It’s fitting that Pete Carroll gets to take Seattle’s No. 1 scoring defense back to Bud Grant’s house next week.
As we all know by now, Grant was Carroll’s most significant mentor — the architect of the Purple People Eaters defense that was the league’s stingiest unit from 1969 to 1971.
Carroll’s crew just capped off a four-year run as the No. 1 scoring defense — a feat that had not been accomplished since the dominant 1950s Cleveland Browns, who did it five straight years in a 12-team league. Clearly, this is a much more significant accomplishment — coming in a 32-team league during an era in which the rules heavily favor offense.
Carroll was fired up about holding the league’s No. 1 offense to six points and finishing two points better than Cincinnati.
“I don’t know if there is a record that I could be more proud of than to see our guys go for four straight years and lead the league in scoring defense,” he said. “I think that is a remarkable accomplishment by a bunch of guys dedicated to the program and what we are doing. It’s hard to do things over a long period of time that well, and that is something about outlasting the opportunity and making sure that you get it done.
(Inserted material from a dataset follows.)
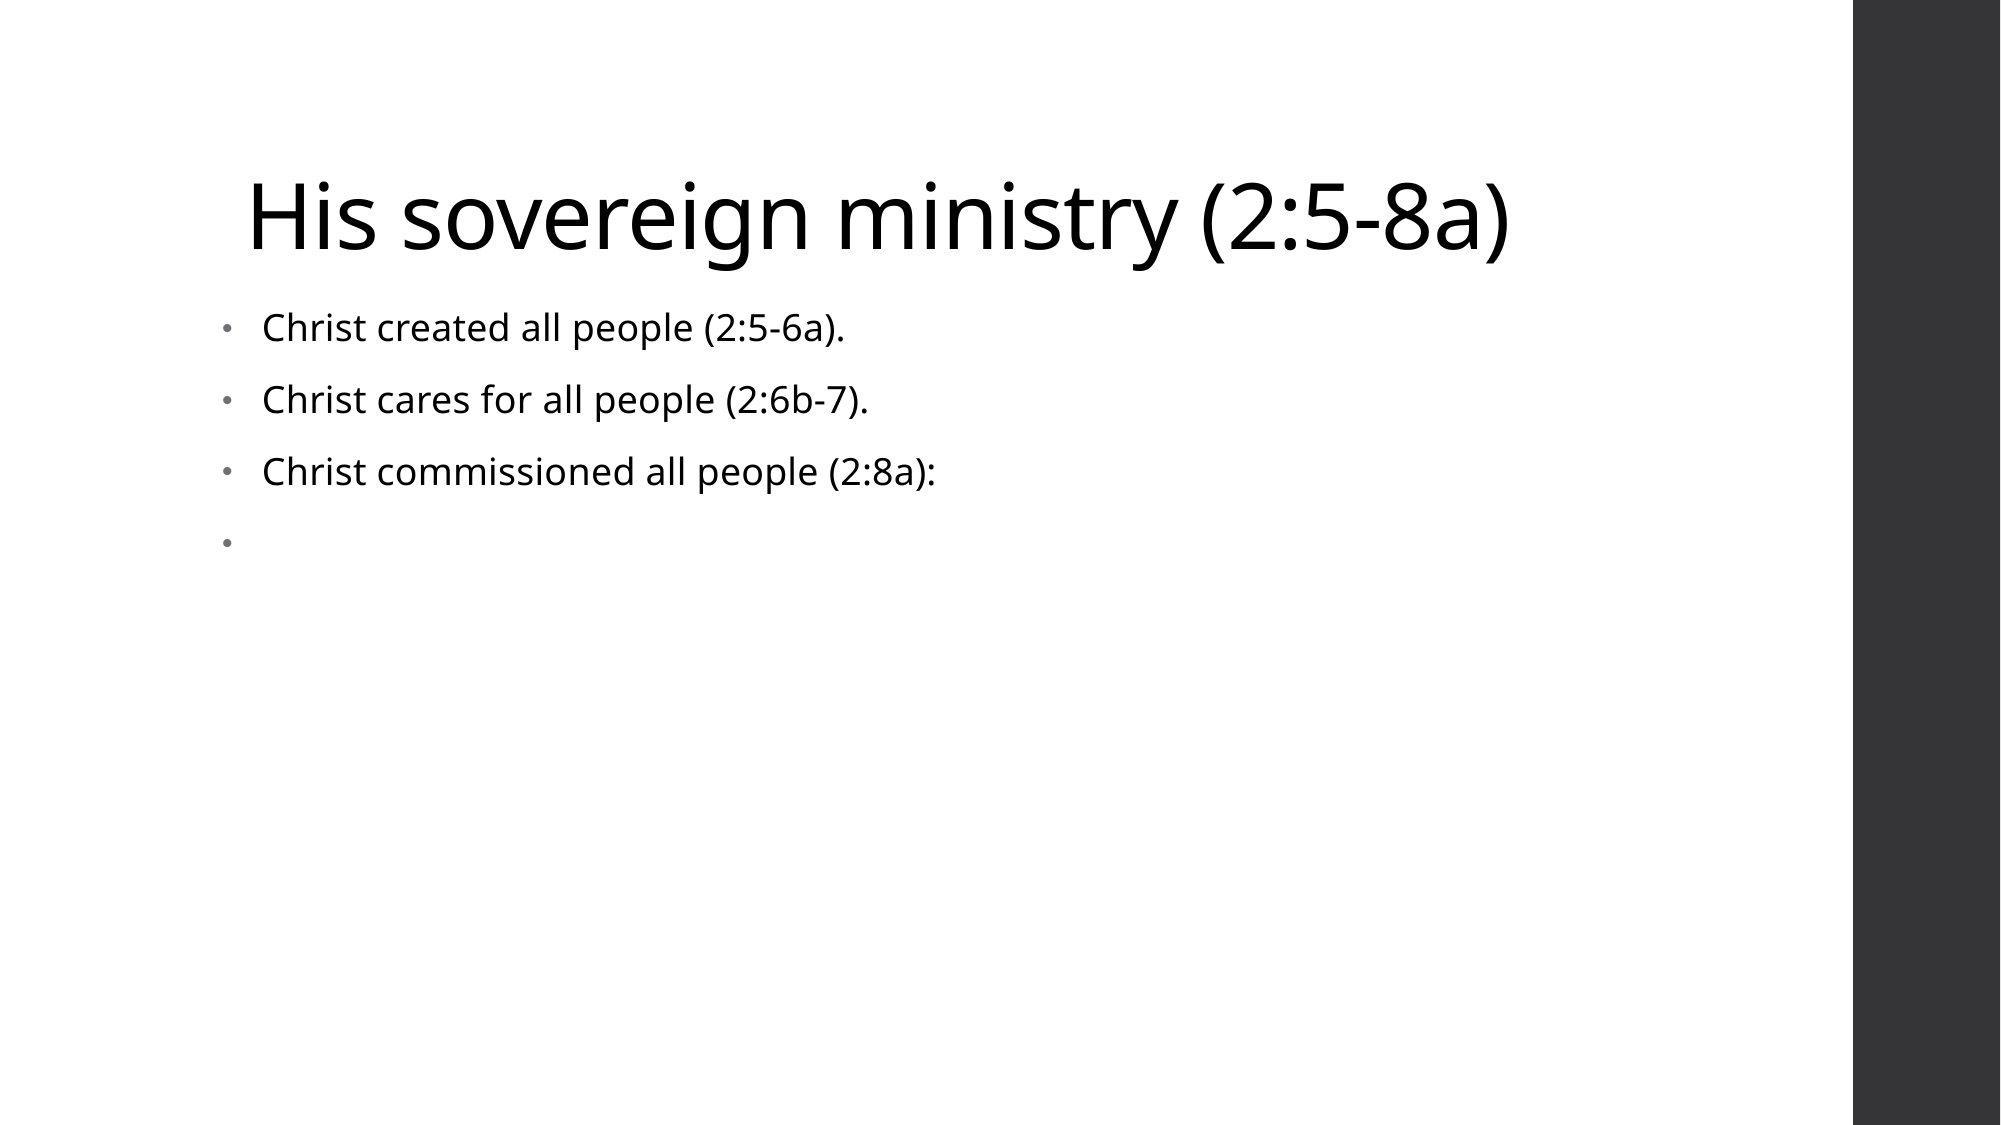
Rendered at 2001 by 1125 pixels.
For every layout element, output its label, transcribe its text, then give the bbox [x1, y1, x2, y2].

“Steven Terrell makes a knockdown at the goal line and to ice it (DeShawn) Shead makes an interception right there,” Carroll said, reliving Arizona’s last drive, which threatened to ruin the streak. “We knew what was going on on the sidelines. The guys were having a ball, trying to get it done, and the offense was trying to keep the football to let that happen. That’s a really cool accomplishment, so we take great pride in that one.”
Carroll got to see Grant, his 88-year-old mentor, when the Seahawks destroyed the Vikings 38-7 in Week 13. And now he will go back to Minnesota having done something Grant’s stellar Vikings defenses never did.
“Of all of the stats, that is the one that takes the most and demonstrates the most,” Carroll said. “We are really proud of that.”